At the time of writing, Turkey has already conducted three waves of bombing targeting IS militants in Syria and Kurdish forces in Iraq.

This situation is symbolic for several reasons. First of all, it implies a failed aspiration on Turkey's part. When Erdogan first won election, his Islamist AKP party vowed to follow a good neighborly policy with neighboring states, regardless of the political, social and historical baggage Turkey might share with them. Turkey was also aspiring to join the European Union at that time.

However, in reality the exact opposite happened. Turkey began moving towards creeping Islamism, regular arrests of Kurdish and other opposition, and a complete dismantling of the secular republic founded by Kemal Ata Turk. With the start of the Arab Spring, the Turkish government also found itself in a confused diplomatic conundrum, with conflicting pulls between traditional NATO allies, realist allies such as the secular Assad (Syria) and Mubarak (Egypt), and ideological brethren of moderate influence, including the Muslim Brotherhood and Free Syrian Army.

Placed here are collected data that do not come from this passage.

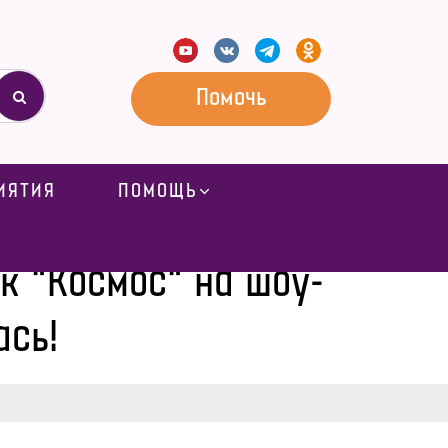
Помочь
ИЯТИЯ
ПОМОЩЬ
рамму "Джамбо" состоялась!
к "Космос" на шоу-
ась!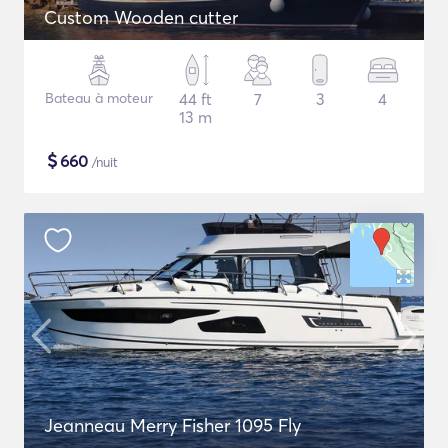
Custom Wooden cutter
Bateau à moteur
44 ft
7
3
4
13 m
$
660
/nuit
Jeanneau Merry Fisher 1095 Fly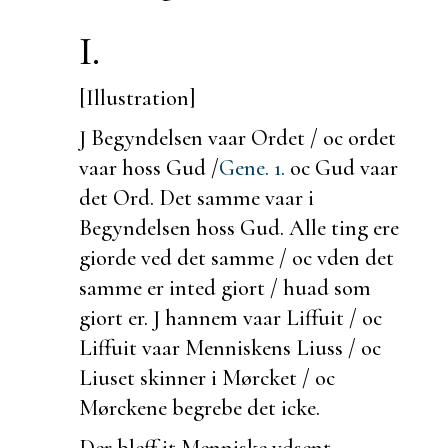
I.
[Illustration]
J Begyndelsen vaar Ordet / oc ordet
vaar hoss Gud /
Gene. 1.
oc Gud vaar
det Ord. Det samme vaar i
Begyndelsen hoss Gud. Alle ting ere
giorde ved det samme / oc vden det
samme er inted giort / huad som
giort er. J hannem vaar Liffuit / oc
Liffuit vaar Menniskens
Liuss / oc
Liuset skinner i Mørcket / oc
Mørckene begrebe det icke.
Der bleff it Menniske vdsent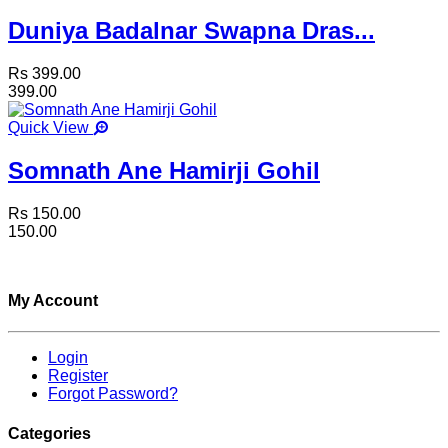
Duniya Badalnar Swapna Dras...
Rs 399.00
399.00
Quick View
Somnath Ane Hamirji Gohil
Rs 150.00
150.00
My Account
Login
Register
Forgot Password?
Categories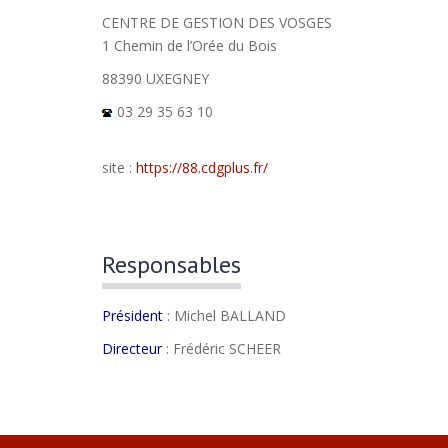
CENTRE DE GESTION DES VOSGES
1 Chemin de l’Orée du Bois
88390 UXEGNEY
03 29 35 63 10
site :
https://88.cdgplus.fr/
Responsables
Président
: Michel BALLAND
Directeur
: Frédéric SCHEER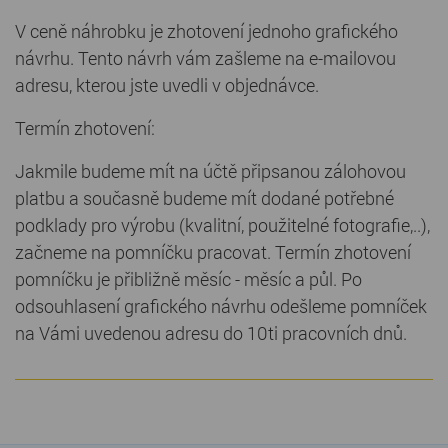
V ceně náhrobku je zhotovení jednoho grafického
návrhu. Tento návrh vám zašleme na e-mailovou
adresu, kterou jste uvedli v objednávce.
Termín zhotovení:
Jakmile budeme mít na účtě připsanou zálohovou
platbu a současně budeme mít dodané potřebné
podklady pro výrobu (kvalitní, použitelné fotografie,..),
začneme na pomníčku pracovat. Termín zhotovení
pomníčku je přibližně měsíc - měsíc a půl. Po
odsouhlasení grafického návrhu odešleme pomníček
na Vámi uvedenou adresu do 10ti pracovních dnů.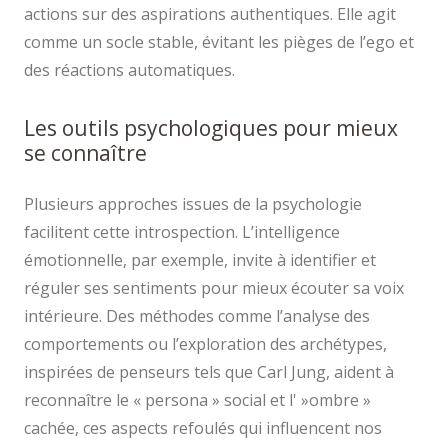
actions sur des aspirations authentiques. Elle agit
comme un socle stable, évitant les pièges de l’ego et
des réactions automatiques.
Les outils psychologiques pour mieux
se connaître
Plusieurs approches issues de la psychologie
facilitent cette introspection. L’intelligence
émotionnelle, par exemple, invite à identifier et
réguler ses sentiments pour mieux écouter sa voix
intérieure. Des méthodes comme l’analyse des
comportements ou l’exploration des archétypes,
inspirées de penseurs tels que Carl Jung, aident à
reconnaître le « persona » social et l' »ombre »
cachée, ces aspects refoulés qui influencent nos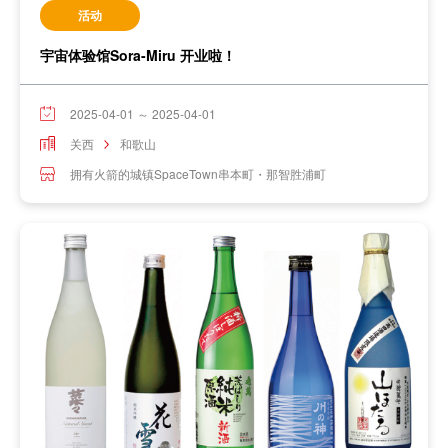
活动
宇宙体验馆Sora-Miru 开业啦！
2025-04-01 ～ 2025-04-01
关西
和歌山
拥有火箭的城镇SpaceTown串本町・那智胜浦町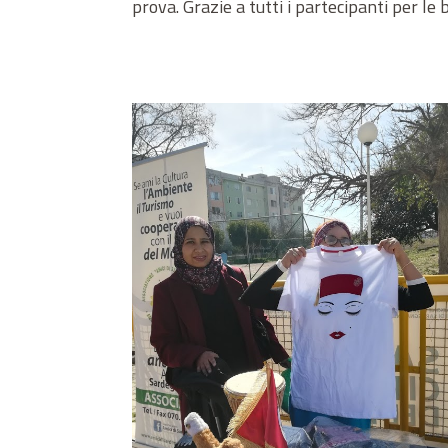
prova. Grazie a tutti i partecipanti per le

Turkey, as an erstwhile colonial power in the region, was uniquely poised as a Muslim power, to take a leading role in shaping the post Arab Spring Middle East. However, Turkey, to the surprise of many, chose to sit out the fight when it started.

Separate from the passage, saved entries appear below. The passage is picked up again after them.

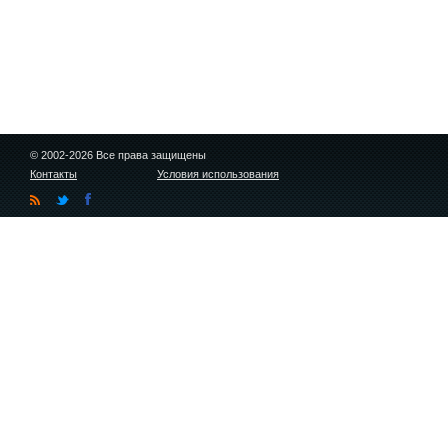
© 2002-2026 Все права защищены
Контакты
Условия использования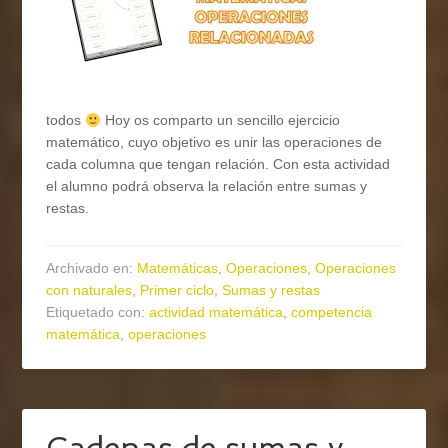
todos
Hoy os comparto un sencillo ejercicio
matemático, cuyo objetivo es unir las operaciones de
cada columna que tengan relación. Con esta actividad
el alumno podrá observa la relación entre sumas y
restas.
Archivado en:
Matemáticas
,
Operaciones
,
Operaciones
con naturales
,
Primer ciclo
,
Sumas y restas
Etiquetado con:
actividad matemática
,
competencia
matemática
,
operaciones
Cadenas de sumas y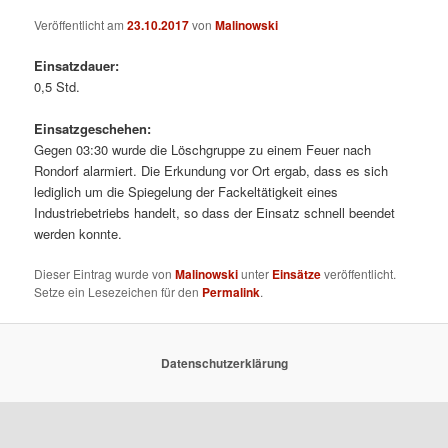
Veröffentlicht am
23.10.2017
von
Malinowski
Einsatzdauer:
0,5 Std.
Einsatzgeschehen:
Gegen 03:30 wurde die Löschgruppe zu einem Feuer nach
Rondorf alarmiert. Die Erkundung vor Ort ergab, dass es sich
lediglich um die Spiegelung der Fackeltätigkeit eines
Industriebetriebs handelt, so dass der Einsatz schnell beendet
werden konnte.
Dieser Eintrag wurde von
Malinowski
unter
Einsätze
veröffentlicht.
Setze ein Lesezeichen für den
Permalink
.
Datenschutzerklärung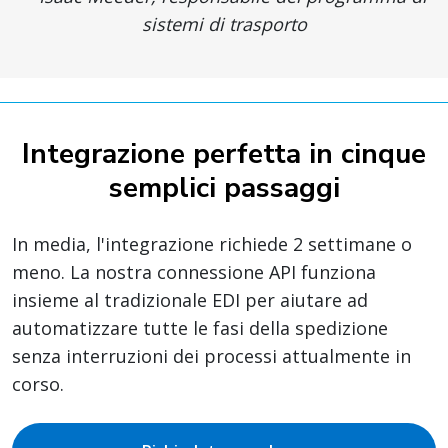
sistemi di trasporto
Integrazione perfetta in cinque
semplici passaggi
In media, l'integrazione richiede 2 settimane o
meno. La nostra connessione API funziona
insieme al tradizionale EDI per aiutare ad
automatizzare tutte le fasi della spedizione
senza interruzioni dei processi attualmente in
corso.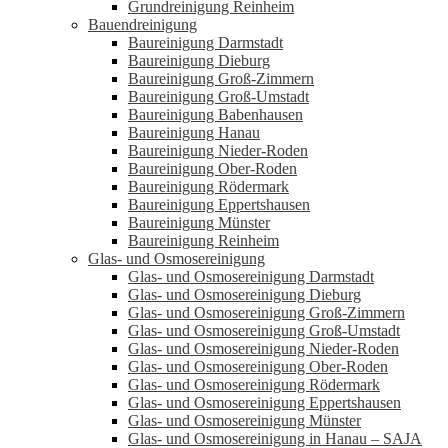
Grundreinigung Reinheim
Bauendreinigung
Baureinigung Darmstadt
Baureinigung Dieburg
Baureinigung Groß-Zimmern
Baureinigung Groß-Umstadt
Baureinigung Babenhausen
Baureinigung Hanau
Baureinigung Nieder-Roden
Baureinigung Ober-Roden
Baureinigung Rödermark
Baureinigung Eppertshausen
Baureinigung Münster
Baureinigung Reinheim
Glas- und Osmosereinigung
Glas- und Osmosereinigung Darmstadt
Glas- und Osmosereinigung Dieburg
Glas- und Osmosereinigung Groß-Zimmern
Glas- und Osmosereinigung Groß-Umstadt
Glas- und Osmosereinigung Nieder-Roden
Glas- und Osmosereinigung Ober-Roden
Glas- und Osmosereinigung Rödermark
Glas- und Osmosereinigung Eppertshausen
Glas- und Osmosereinigung Münster
Glas- und Osmosereinigung in Hanau – SAJA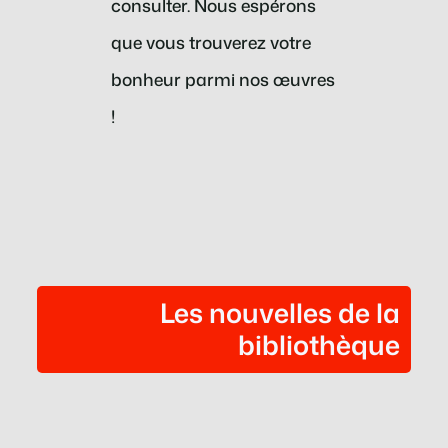
consulter. Nous espérons
que vous trouverez votre
bonheur parmi nos œuvres
!
Les nouvelles de la
bibliothèque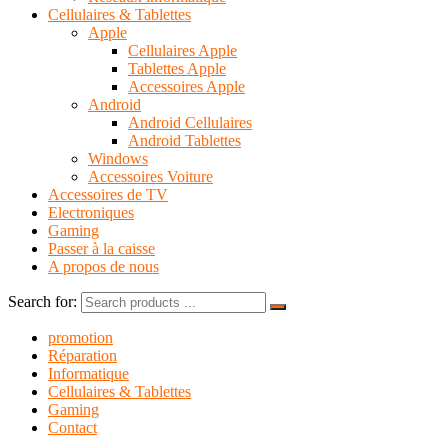
Cellulaires & Tablettes
Apple
Cellulaires Apple
Tablettes Apple
Accessoires Apple
Android
Android Cellulaires
Android Tablettes
Windows
Accessoires Voiture
Accessoires de TV
Electroniques
Gaming
Passer à la caisse
A propos de nous
Search for:
promotion
Réparation
Informatique
Cellulaires & Tablettes
Gaming
Contact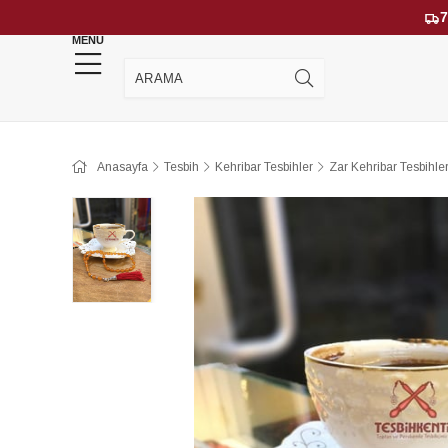
7
MENU
YENİ GELENLER
ÇOK SATANLAR
Anasayfa
Tesbih
Kehribar Tesbihler
Zar Kehribar Tesbihle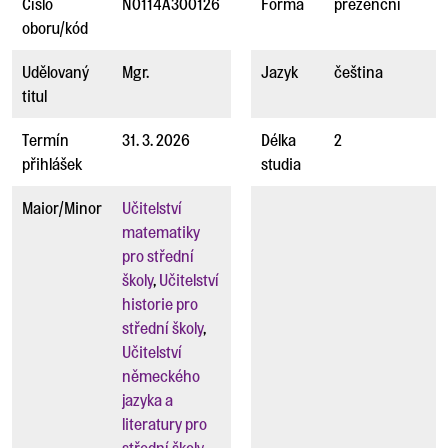
Číslo
N0114A300126
Forma
prezenční
oboru/kód
Udělovaný
Mgr.
Jazyk
čeština
titul
Termín
31. 3. 2026
Délka
2
přihlášek
studia
Maior/Minor
Učitelství
matematiky
pro střední
školy
,
Učitelství
historie pro
střední školy
,
Učitelství
německého
jazyka a
literatury pro
střední školy
,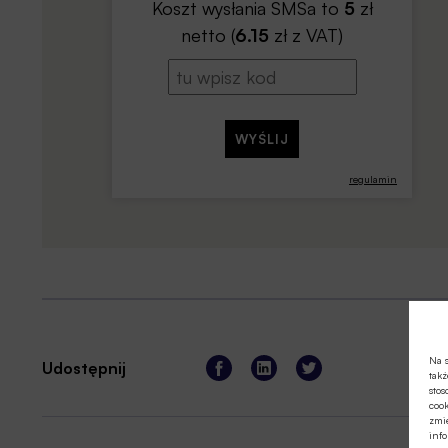
Koszt wysłania SMSa to
5
zł
netto (
6.15
zł z VAT)
regulamin
Na s
Udostępnij
takż
stos
cook
zmie
info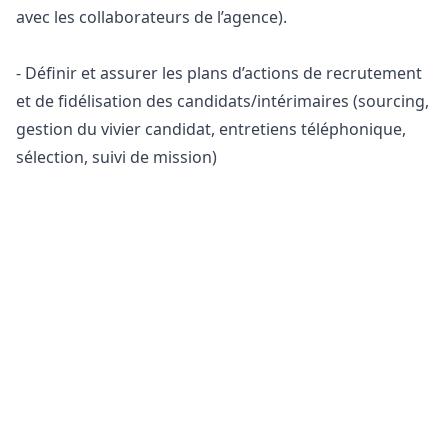
avec les collaborateurs de l’agence).
- Définir et assurer les plans d’actions de recrutement
et de fidélisation des candidats/intérimaires (sourcing,
gestion du vivier candidat, entretiens téléphonique,
sélection, suivi de mission)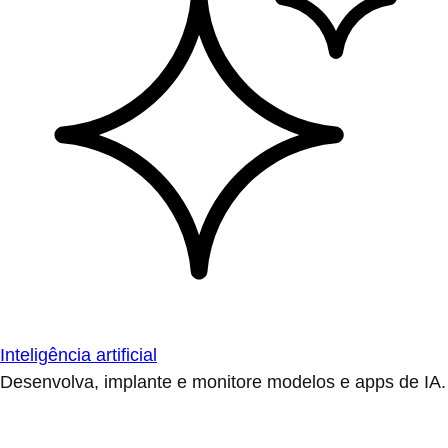
Inteligência artificial
Desenvolva, implante e monitore modelos e apps de IA.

This new problem for Turkey is completely self-created. Turkey decided that it could play PKK and other secular Kurdish militias against the ISIS, and stay out of the fight. The diplomatic gamble backfired. Turkey's reluctance in joining the American-led coalition against ISIS seemed to infer support for the Caliphate, and her reliability to the NATO alliance was called into question.

Not a single shot was fired from the Turkish side, when Kobane was surrounded by Islamic State and the threat of massacre loomed, despite repeated calls from the U.S. and other countries. Ultimately, it took the Kurdish peshmerga from Iraq to cross over and defeat the Islamic State and secure Kobane, with heavy American bombing. The joint operation bolstered American respect for the Kurds as the one true local force capable of confronting the Islamic State. With discussions in American media about arming the Kurds, Turkey had only itself to blame.

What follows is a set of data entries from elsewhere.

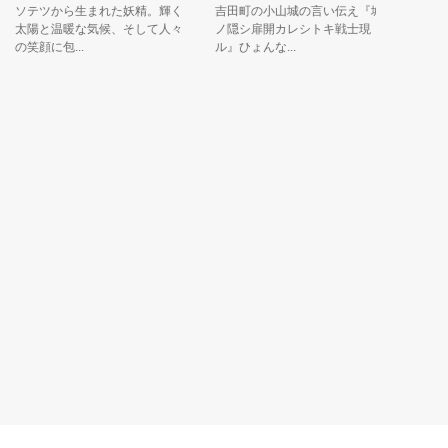
ソテツから生まれた妖精。輝く
吉田町の小山城の言い伝え『城
太陽と温暖な気候、そして人々
ノ隠シ扉開カレシトキ戦士現
笑顔に包...
ル』ひょんな...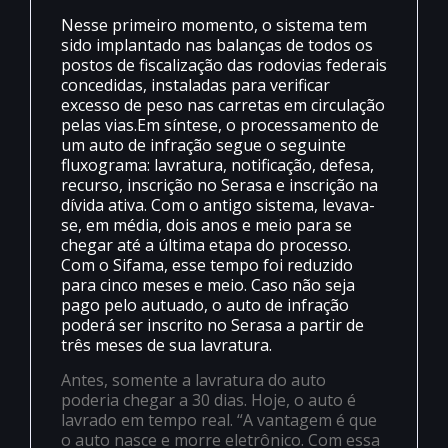
Nesse primeiro momento, o sistema tem
sido implantado nas balanças de todos os
postos de fiscalização das rodovias federais
concedidas, instaladas para verificar
excesso de peso nas carretas em circulação
pelas vias.Em síntese, o processamento de
um auto de infração segue o seguinte
fluxograma: lavratura, notificação, defesa,
recurso, inscrição no Serasa e inscrição na
dívida ativa. Com o antigo sistema, levava-
se, em média, dois anos e meio para se
chegar até a última etapa do processo.
Com o Sifama, esse tempo foi reduzido
para cinco meses e meio. Caso não seja
pago pelo autuado, o auto de infração
poderá ser inscrito no Serasa a partir de
três meses de sua lavratura.
Antes, somente a lavratura do auto
poderia chegar a 30 dias. Hoje, o auto é
lavrado em tempo real. “A vantagem é que
o auto nasce e morre eletrônico. Com essa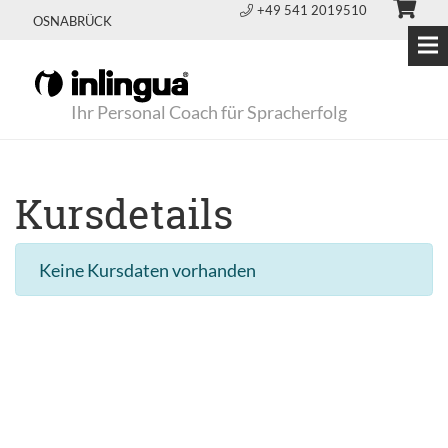
+49 541 2019510
OSNABRÜCK
Ihr Personal Coach für Spracherfolg
Kursdetails
Keine Kursdaten vorhanden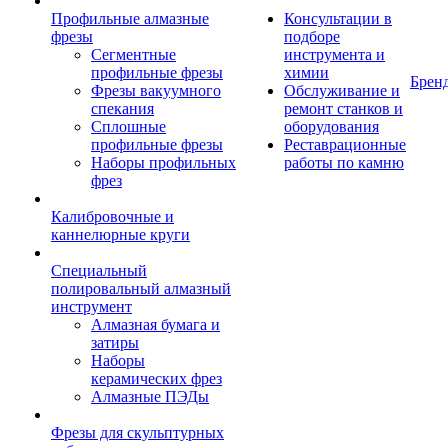
Профильные алмазные
Консультации в
фрезы
подборе
Сегментные
инструмента и
профильные фрезы
химии
Брен
Фрезы вакуумного
Обслуживание и
спекания
ремонт станков и
Сплошные
оборудования
профильные фрезы
Реставрационные
Наборы профильных
работы по камню
фрез
Калибровочные и
каннелюрные круги
Специальный
полировальный алмазный
инструмент
Алмазная бумага и
затиры
Наборы
керамических фрез
Алмазные ПЭДы
Фрезы для скульптурных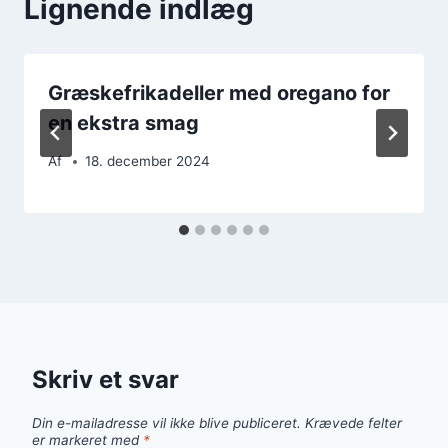
Lignende indlæg
Græskefrikadeller med oregano for
en ekstra smag
Af
18. december 2024
Skriv et svar
Din e-mailadresse vil ikke blive publiceret.
Krævede felter
er markeret med
*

Turkey has been forced to acknowledge that putting one's head in the sand, hoping everything will be alright in the end, can never replace solid strategy. Another significant development is Turkey allowing United States to use its airbases just 60 km north of Syrian border.

After months of tense negotiations, reluctant Turkish leaders agreed to the American request, a development termed as "game changing" by American defense officials. This deal, which was sealed hours before Turkey started pounding ISIS positions, will enable American fighters and drones to strike moving ISIS targets within minutes of being called into action.

However, skepticism remains. First of all, just because the Americans now have access to air bases minutes away from Syria, doesn't mean, that the war against ISIS will intensify. The Obama administration seems reluctant and has delegated the main fighting to Iranian backed Shiite militias and the Kurds, relegating the air strikes to a more supporting role, and that strategy is not going to change radically in the last days of this administration. Also, if Turkey takes this opportunity to crack down on the Kurdish domestic arch nemesis and other left secular opposition, as suggested by bombing PKK positions in Iraq, along with attacking ISIS, it risks getting involved in a two front war it will find hard to win. Eventually, it will need to choose which is the greater evil of the two.